Tuesday, August 18, 2009

Dijon Mustard Chicken Fricassee

I have to admit that this looks kinda, um, not good. But it is really just my plating and photography skills that are not good. This dish is, in actuality, quite good.Dijon Mustard Chicken Fricassee

From: Cooking Light, Jan/Feb 2009

1/4 cup dijon mustard
1/4 fresh parsley, chopped and divided
1 Tbs. fresh thyme, chopped and divided
3 lbs. chicken breasts, cut into strips
1/4 tsp. salt
1/4 tsp. black pepper
1 Tbs. olive oil
1 1/2 cups onion, chopped
3 cloves garlic, minced
1 cup dry white wine
1 cup chicken broth

Combine mustard, 1 Tbs. parsley, 1 1/2 tsp. thyme, and chicken in a large ziploc bag; toss well to coat. Chill 8 hours or overnight.

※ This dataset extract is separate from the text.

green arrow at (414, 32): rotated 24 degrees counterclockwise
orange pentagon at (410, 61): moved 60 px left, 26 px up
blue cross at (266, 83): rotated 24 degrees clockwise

Remove chicken from bag and discard marinade. Sprinkle chicken with salt and black pepper. Heat olive oil in a large dutch oven (I don't have one, so I just used a large heavy skillet) over medium-high heat. Add chicken to pan and cook for 5 minutes on each side or until browned. Remove from pan.

Add chopped onion to pan, and saute 5 minutes or until tender, stirring frequently. Add garlic to pan, and saute 1 minute, stirring constantly. Stir in wine and chicken broth, scrapping pan to loosen browned bits. Stir in 1 tablespoon parsley and remaining 1 1/2 tsp. thyme. Return chicken to pan. Cover, reduce heat, and simmer 25 minutes or until chicken is done. Remove from pan with a slotted spoon, keep warm.

Cook sauce, uncovered, oven medium heat 4 minutes or until slightly thick. Pour sauce over chicken, and sprinkle with remaining 2 Tbs. parsley.